To Reduce Traffic and Emissions, An Post Proposes Taking Over Parcel Deliveries in Dublin 2

Whether couriers, such as Amazon, UPS, DPD or DHL, will participate isn’t clear. They didn’t respond to queries.

To Reduce Traffic and Emissions, An Post Proposes Taking Over Parcel Deliveries in Dublin 2
Unloading a delivery on Camden Street. Photo by Claudia Dalby.

Dublin City Council and An Post are banding together to try and convince delivery companies to let them take over their parcel deliveries in parts of Dublin 2.

Online orders and e-commerce, instead of being delivered by an individual courier, would instead go to an An Post delivery unit in East Wall, called an “urban consolidation centre”, says Angus Laverty, spokesperson for An Post.

From there, An Post vans would take over the delivery of the parcels around Dublin 2. Doing so would ease urban traffic, take pressure off parking and loading bays and reduce carbon emissions, says Laverty.

The pilot is part of an EU-funded project called Senator, which draws in partners from other cities, including Zaragoza in Spain.

“The pilot operation will then be assessed to gauge its usefulness as a model across the EU,” says Laverty

Whether couriers, such as Amazon, UPS, DPD or DHL, will participate isn’t clear. Spokespersons from these companies haven’t responded yet to queries sent last Thursday.

Tackling Home Deliveries

On Tuesday, Claire Byrne, a Green Party councillor, says she had three packages from three separate delivery companies delivered to her house.

“We need to be looking at every opportunity we can to kind of, minimise vehicle traffic within the city and particularly those unnecessary journeys,” she says.

Meanwhile, the council has also been trying to tackle problems with delivery vans parking in cycle lanes, on footpaths, and incorrectly in loading bays, for years.

Sometimes, delivery vans will just pull in to a cycle lane or footpath, ostensibly for a short moment, to make a delivery, says Byrne.

“That is the nature of their business, speed is their thing and efficiency is their thing as well, I suppose, but that does cause a lot of problems for pedestrians and cyclists,” she says.

It can be a struggle for delivery drivers to find a place to park near to where they need to drop off a parcel, and this can lead to parking and getting in the way of pedestrians, cyclists or other drivers.

Since 1 January 2022, 2,284 fines have been issued by An Garda Síochana for parking on footways in the Dublin Metropolitan Region, and 258 fines have been issued for parking illegally or for too long in a loading bay.

But An Garda Síochana doesn’t capture how many of these were delivery drivers.

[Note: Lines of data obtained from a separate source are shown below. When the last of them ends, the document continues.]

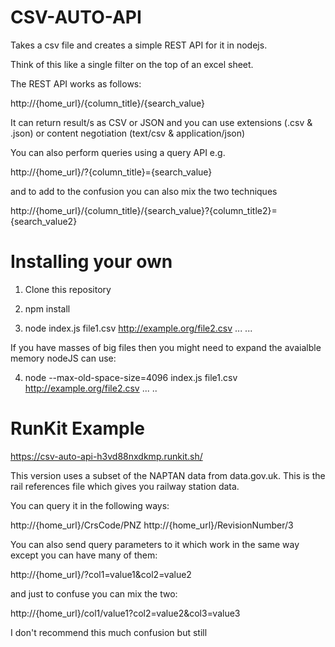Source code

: # CSV-AUTO-API

Takes a csv file and creates a simple REST API for it in nodejs.

Think of this like a single filter on the top of an excel sheet.

The REST API works as follows:

http://{home_url}/{column_title}/{search_value}

It can return result/s as CSV or JSON and you can use extensions (.csv & .json) or content negotiation (text/csv & application/json)

You can also perform queries using a query API e.g.

http://{home_url}/?{column_title}={search_value}

and to add to the confusion you can also mix the two techniques

http://{home_url}/{column_title}/{search_value}?{column_title2}={search_value2}

# Installing your own

1) Clone this repository

2) npm install 

3) node index.js file1.csv http://example.org/file2.csv ... ... 

If you have masses of big files then you might need to expand the avaialble memory nodeJS can use:

4) node --max-old-space-size=4096 index.js file1.csv http://example.org/file2.csv ... ..

# RunKit Example

https://csv-auto-api-h3vd88nxdkmp.runkit.sh/

This version uses a subset of the NAPTAN data from data.gov.uk. This is the rail references file which gives you railway station data.

You can query it in the following ways:

http://{home_url}/CrsCode/PNZ
http://{home_url}/RevisionNumber/3

You can also send query parameters to it which work in the same way except you can have many of them: 

http://{home_url}/?col1=value1&col2=value2

and just to confuse you can mix the two:

http://{home_url}/col1/value1?col2=value2&col3=value3

I don't recommend this much confusion but still
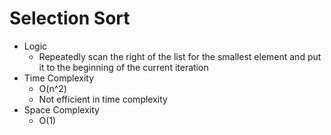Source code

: # Selection Sort
- Logic
   - Repeatedly scan the right of the list for the smallest element and put it to the beginning of the current iteration
- Time Complexity
    - O(n^2)
    - Not efficient in time complexity
- Space Complexity
    - O(1)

The new Senator project is in a similar vein to last-mile delivery hubs, which the council piloted in 2017 with UPS, and saw bicycle couriers take over city-centre deliveries of retail goods for trucks and vans. In 2018, councillorsvoted through bye-laws allowing for more such delivery hubs.

The council is also into its second six-month trial of a cargo-bike scheme, launched a year ago, where it gave electric cargo bikes to small- and medium-sized businesses to cart goods around.

It makes sense to want to reduce the number of delivery vans on the streets of the city, says Kevin Donoghue, a Labour Party councillor.

“There’s 100 vans delivering 100 products, but if we could make it 50 vans delivering the same number of products, it obviously makes sense to do that,” says Donoghue.

Delivery vans on Camden Street. Photo by Claudia Dalby.

Laverty says An Post has contacted companies that operate in Dublin 2, to see if they would be involved in the project.

It would have huge benefits to the city and Dubliners, and also delivery companies, to participate and have fewer delivery companies driving around the city every day, said Laverty.

“Instead of delivering direct to a customer in the area, the participating company would hand the item over to An Post for delivery to the final customer,” he said. The basis of the project is a strategy to reduce city traffic, he said.

Danny Byrne, a Fine Gael councillor, says it sounds like it would be a positive solution when it comes to issues of congestion and delivery vans parking incorrectly around the city.

“I suppose it would cut down on the emissions of not doing so many journeys,” he says.

Byrne, the Green Party councillor, says it should be done in a just way, so that jobs of delivery drivers aren’t at risk.

Says Donoghue: “It obviously makes sense, considering the commitments around reducing road traffic in general, and addressing congestion, and moving to a less vehicle-reliant city.”

However, Donoghue thinks the project facilitates consumerism, rather than making an effort to reduce it. “We’re probably spending too much money on consumer products.”

Home deliveries have increased by 46 percent in 2020, according to a 2021 report on national transport trends by the Department of Transport, although they just make up 3 percent of all deliveries.

The project, says Donoghue, “just accepts that the current level of consumerism is okay, and that we just need to be more efficient about it”.

However, he’s not sure you could get a company to reduce the number of consumer deliveries it does, he says. “Private companies only have private profit as their concern.”